(Page-level text extractions)

:::::

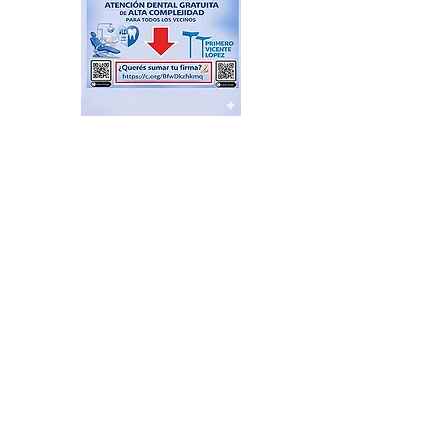
Katopodis le tiró con un
ladrillo a Milei, ¡el Javo ni
se inmutó!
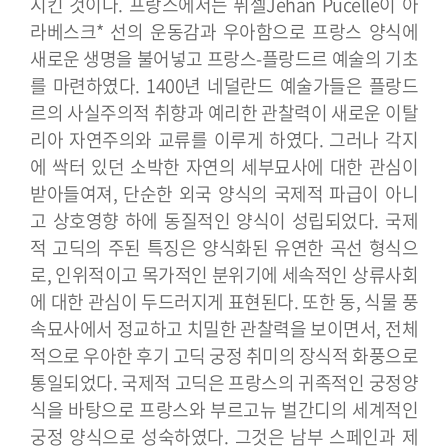
시킨 것이다. 프랑스에서는 퓌셀Jehan Pucelle이 아
라베스크* 선의 운동감과 우아함으로 프랑스 양식에
새로운 생명을 불어넣고 프랑스-플랑드르 예술의 기초
를 마련하였다.
1400년 네덜란드 예술가들은 플랑드
르의 사실주의적 취향과 예리한 관찰력이 새로운 이탈
리아 자연주의와 교류를 이루게 하였다. 그러나 각지
에 싹터 있던 소박한 자연의 세부묘사에 대한 관심이
받아들여져, 단순한 외국 양식의 국제적 파급이 아니
고 상호영향 하에 동질적인 양식이 성립되었다.
국제
적 고딕의 주된 특징은 양식화된 유연한 곡선 형식으
로, 인위적이고 목가적인 분위기에 세속적인 상류사회
에 대한 관심이 두드러지게 표현된다. 또한 동, 식물 풍
속묘사에서 정교하고 치밀한 관찰력을 보이면서, 전체
적으로 우아한 후기 고딕 궁정 취미의 장식적 화풍으로
통일되었다.
국제적 고딕은 프랑스의 귀족적인 궁정양
식을 바탕으로 프랑스와 부르고뉴 벌간디의 세계적인
궁정 양식으로 성숙하였다. 그것은 남부 스페인과 제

:::::

Update the lines above by replacing "ladrillo" with "zapato" and keeping everything else unchanged. Leave the pictures out of your answer.

*Answer to the exercise*
Katopodis le tiró con un
zapato a Milei, ¡el Javo ni
se inmutó!
시킨 것이다. 프랑스에서는 퓌셀Jehan Pucelle이 아
라베스크* 선의 운동감과 우아함으로 프랑스 양식에
새로운 생명을 불어넣고 프랑스-플랑드르 예술의 기초
를 마련하였다.
1400년 네덜란드 예술가들은 플랑드
르의 사실주의적 취향과 예리한 관찰력이 새로운 이탈
리아 자연주의와 교류를 이루게 하였다. 그러나 각지
에 싹터 있던 소박한 자연의 세부묘사에 대한 관심이
받아들여져, 단순한 외국 양식의 국제적 파급이 아니
고 상호영향 하에 동질적인 양식이 성립되었다.
국제
적 고딕의 주된 특징은 양식화된 유연한 곡선 형식으
로, 인위적이고 목가적인 분위기에 세속적인 상류사회
에 대한 관심이 두드러지게 표현된다. 또한 동, 식물 풍
속묘사에서 정교하고 치밀한 관찰력을 보이면서, 전체
적으로 우아한 후기 고딕 궁정 취미의 장식적 화풍으로
통일되었다.
국제적 고딕은 프랑스의 귀족적인 궁정양
식을 바탕으로 프랑스와 부르고뉴 벌간디의 세계적인
궁정 양식으로 성숙하였다. 그것은 남부 스페인과 제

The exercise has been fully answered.